Почему, согласно приведённому ниже фрагменту текста, Раджагопалачария советовал участникам движения говорить на индийских языках и сделать свои песни и музыку индийскими? Объясните в одном–трёх предложениях.

> _Фрагмент текста_
# # # #
Старик закашлялся и большим носовым платком отер лысину. И снова зазвучал его надтреснутый невыразительный голос. Он давал «добрые» советы участникам движения. Как опытный политический лидер, Раджагопалачария сразу подметил слабые стороны движения в Индии. Он хотел, чтобы эти недостатки были ликвидированы. Ему не нравилось, что группа «Морального перевооружения» ведет пропаганду только на английском языке.

– Вы должны знать индийские языки, говорить на них. Ваши песни и музыка пусть будут индийскими. Тогда вы легко найдете доступ к сердцам молодежи.

Улыбаясь бледными губами, он не забывал нахваливать своего внука, в котором он видел дух того, великого деда.

– Я поздравляю Раджмохана, – гордо возвестил он, – с выдающейся работой, которую он проделал.

Младший Ганди вспыхнул от удовольствия и первый зааплодировал своему деду.

Так Раджагопалачария благословил «Моральное перевооружение». Когда в городе стало известно, что он открыто поддерживает новую организацию, многие стали понимать, в чем дело. А между тем «Сватантра» под эгидой «Морального перевооружения» стала организовывать «Молодежный фронт». Однако «Фронт» не имел успеха, так же как и сама партия. В Южной Индии возникли кратковременные лагеря, где члены группы «Морального перевооружения» пытались подготовить для движения индийские кадры. Особого результата это не принесло. Раджмохан Ганди отправился в Бомбей, откуда он время от времени атаковывал Мадрас различными циркулярами, памфлетами, проспектами и обещаниями. Иногда в индийской прессе появлялись сообщения о конференциях «Морального перевооружения». Сто «революционеров» уехали из Мадраса. С ними отбыли и Омико Чиба с подругами. Ажиотаж в городе поутих. Но ядовитые семена были посеяны и кое-где дали свои всходы.
# # # #
> _Извлечённые записи_
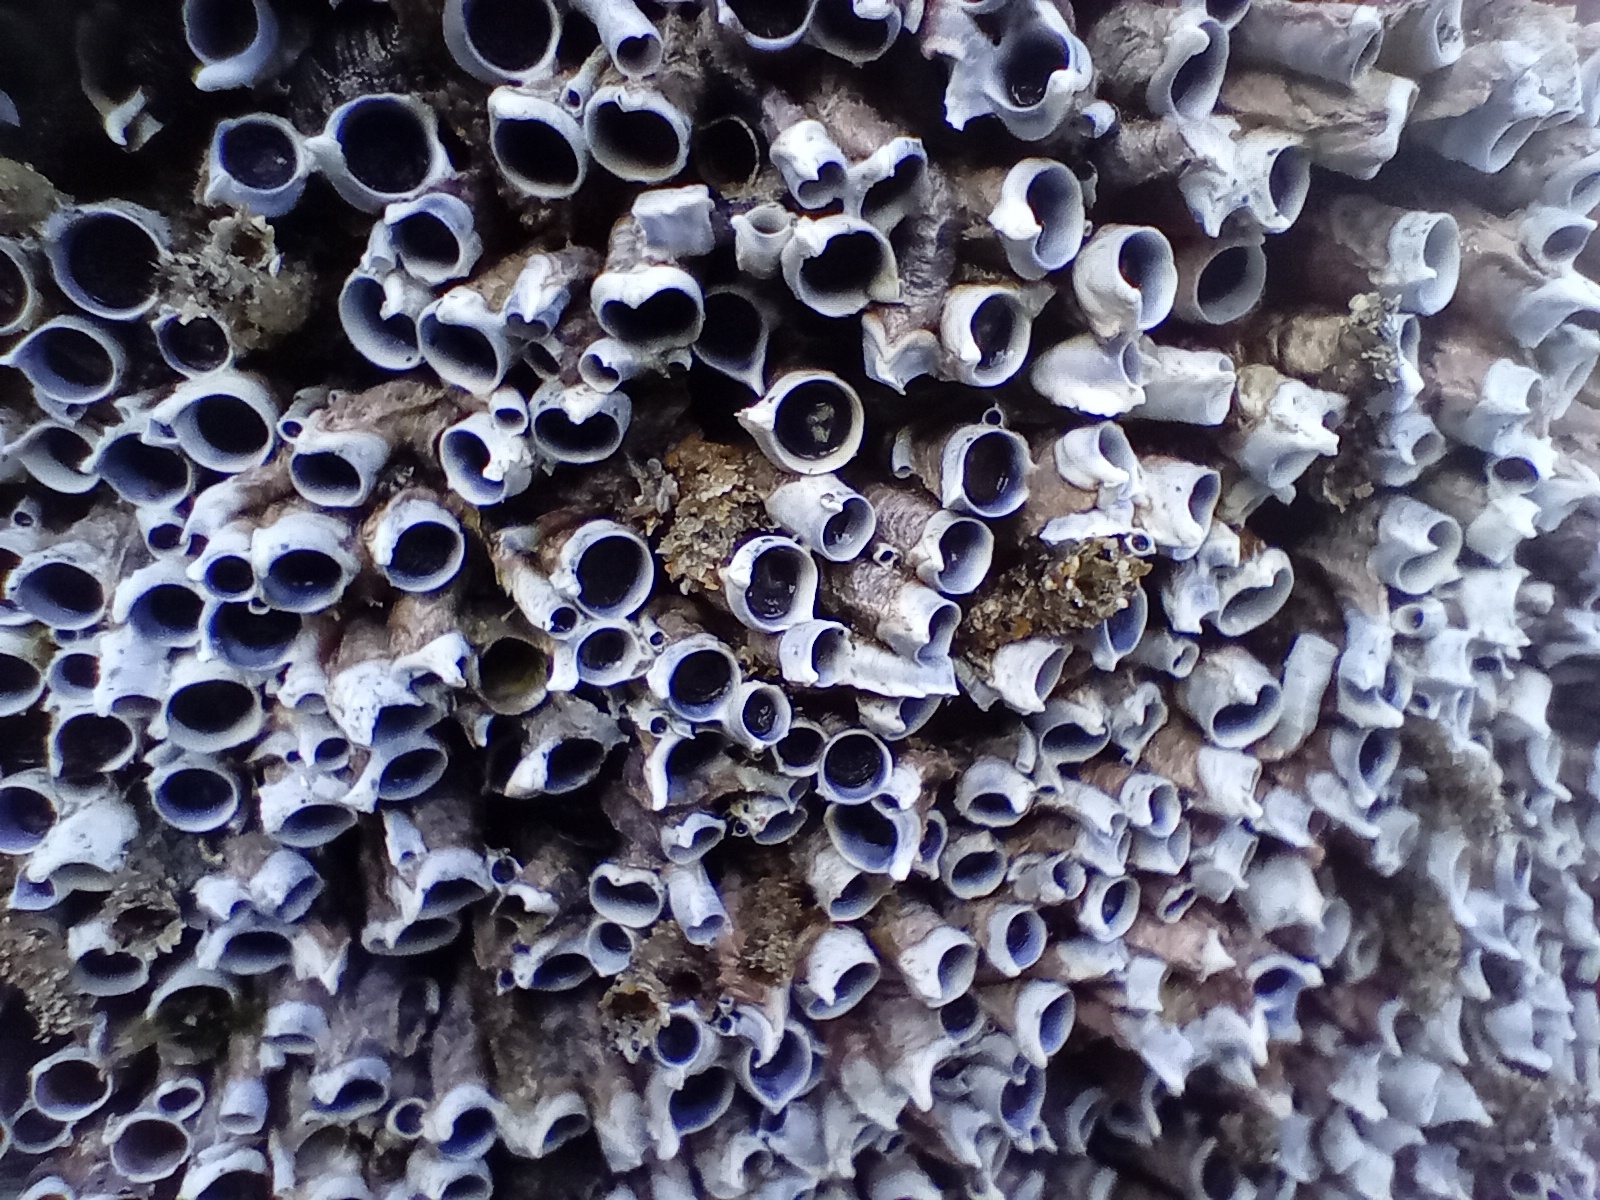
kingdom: Animalia
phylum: Annelida
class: Polychaeta
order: Sabellida
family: Serpulidae
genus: Spirobranchus
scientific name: Spirobranchus cariniferus
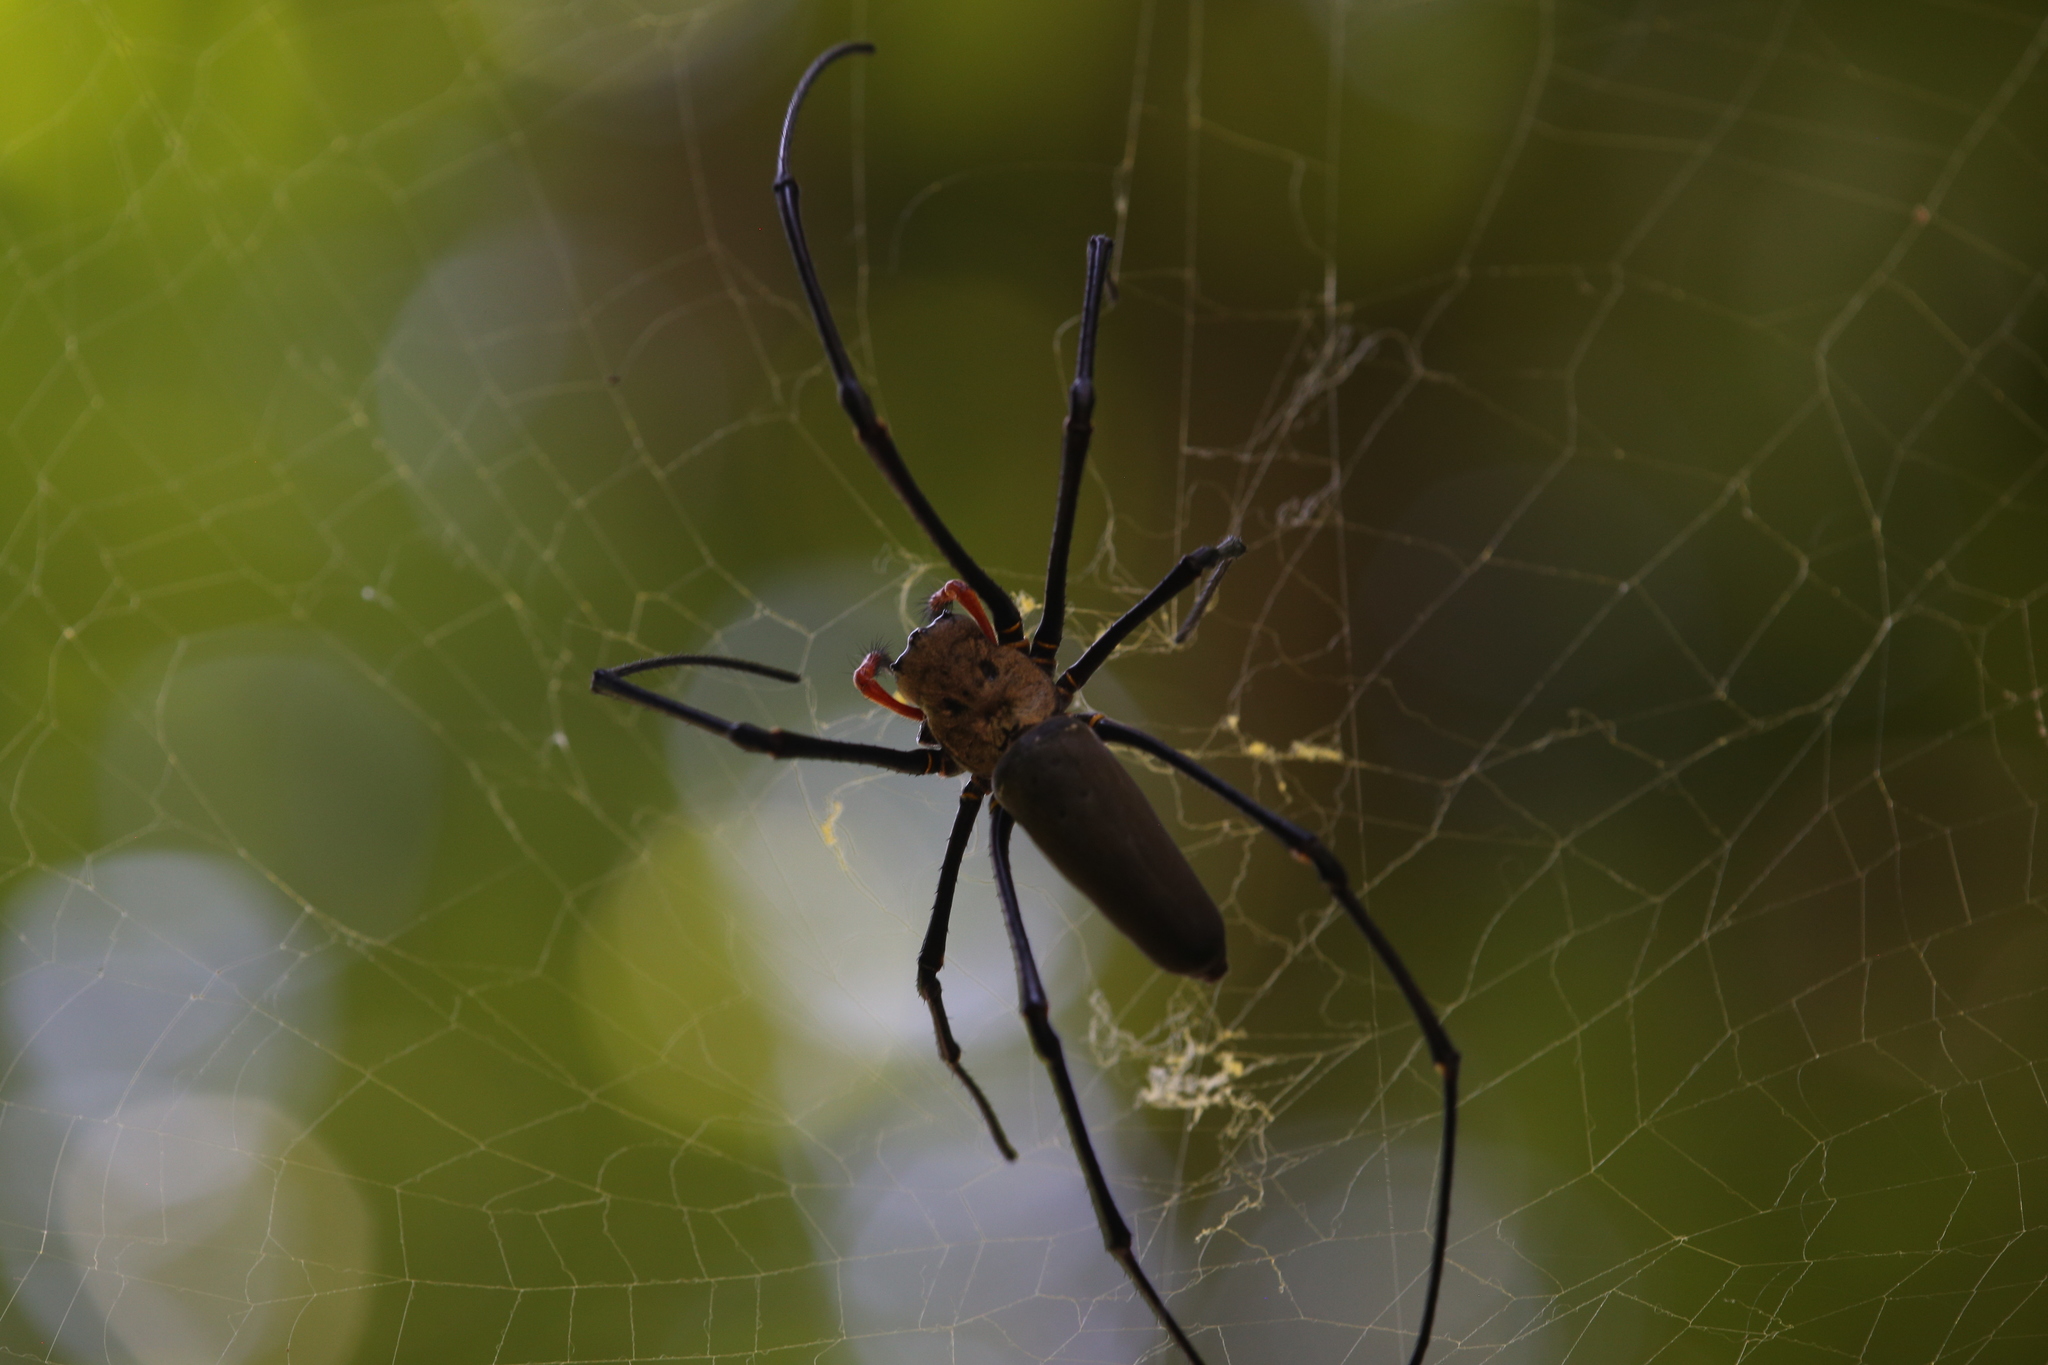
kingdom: Animalia
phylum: Arthropoda
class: Arachnida
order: Araneae
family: Araneidae
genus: Nephila
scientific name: Nephila pilipes
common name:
# # # #
> _Результат упражнения_
Раджагопалачария видел в этом слабую сторону движения в Индии: ему не нравилось, что группа «Морального перевооружения» ведёт пропаганду только на английском языке. По его словам, если участники будут говорить на индийских языках, а их песни и музыка станут индийскими, они легко найдут доступ к сердцам молодёжи.